Search code examples
valgrindmassif

Monitoring memory consumption over more than 1 hour


I am trying to monitor the memory consumption of a process for a long time with Valgrind's massif. The process is active and does some routine operations at specific time intervals and I would like to see the memory consumption of all the process.

I launch the process with:

valgrind --tool=massif --trace-children=yes <program name> <arguments>

My program is creating a daemon.

I see massif creating a file for the main process that exits almost immediately while the other one is still alive. When I kill the daemon process, massif outputs another file with the pid of the daemon. However, I notice that I'll get this second file only if I let the process run for no more than 15 minutes or so. If I let it run more, no file is generated. Valgrind shows no errors.

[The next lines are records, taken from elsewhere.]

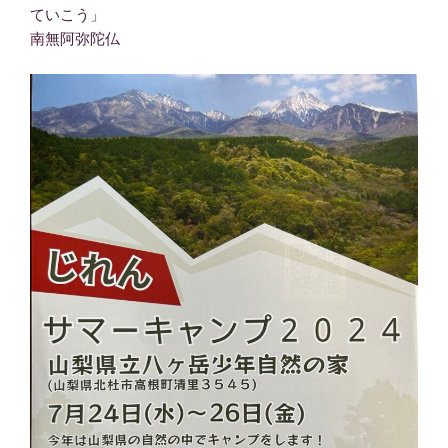
ていこう」
南無阿弥陀仏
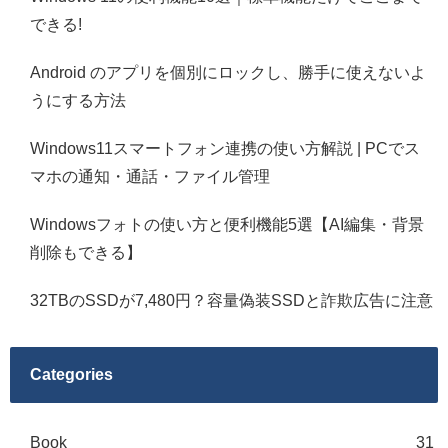
できる!
Android のアプリを個別にロックし、勝手に使えないよ
うにする方法
Windows11スマートフォン連携の使い方解説 | PCでス
マホの通知・通話・ファイル管理
Windowsフォトの使い方と便利機能5選【AI編集・背景
削除もできる】
32TBのSSDが7,480円？容量偽装SSDと詐欺広告に注意
Categories
Book
31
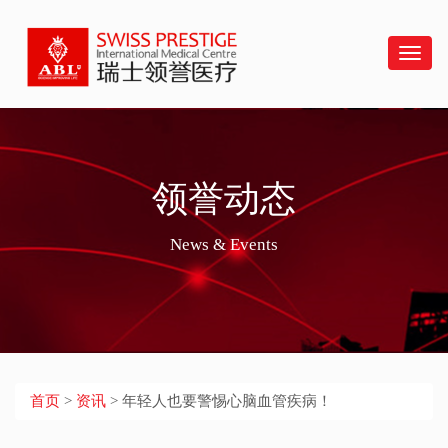
Swiss
菜
单
领誉动态
News & Events
首页
>
资讯
> 年轻人也要警惕心脑血管疾病！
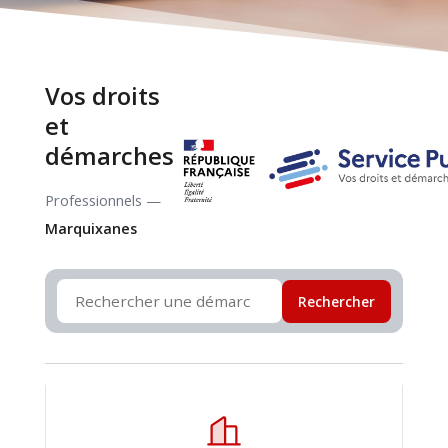
Vos droits
et
démarches
Professionnels —
Marquixanes
Rechercher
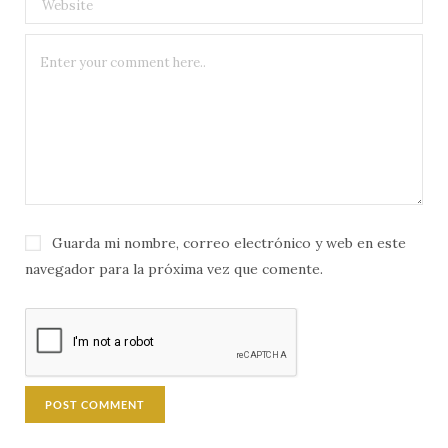
Guarda mi nombre, correo electrónico y web en este
navegador para la próxima vez que comente.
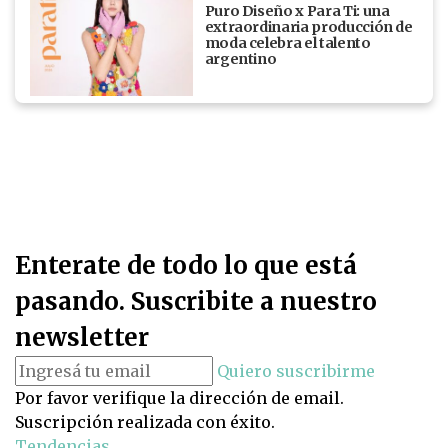
Puro Diseño x Para Ti: una
extraordinaria producción de
moda celebra el talento
argentino
Enterate de todo lo que está
pasando. Suscribite a nuestro
newsletter
Quiero suscribirme
Por favor verifique la dirección de email.
Suscripción realizada con éxito.
Tendencias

I suspect that valgrind is not able to handle such a big amount of information, is that correct? Any suggestion on how I could achieve my objective in any other way?

I am running the latest version of valgrind: 3.12.0


Solution

  • If valgrind encounters a problem (such as an out of memory condition), it is supposed to produce an error message. A possible reason to have no error message when valgrind dies is to have valgrind killed -9 or killed by the OOM.

    What you could do to check this is to use vgdb in a loop in another window, doing something like:

      while true
      do
         vgdb .... valgrind monitor command ...
         sleep 60
      done
    

    As monitor command, you can either use a command to obtain the internal state of the valgrind memory:

         vgdb  v.info stats
    

    or, alternatively when running under massif, you can produce a memory snapshot every 60 seconds or so by using

         vgdb detailed_snapshot filenameXXX
    

    (you need to change the filename for each snapshot)

    See http://www.valgrind.org/docs/manual/manual-core-adv.html#manual-core-adv.gdbserver for more info about vgdb and monitor commands.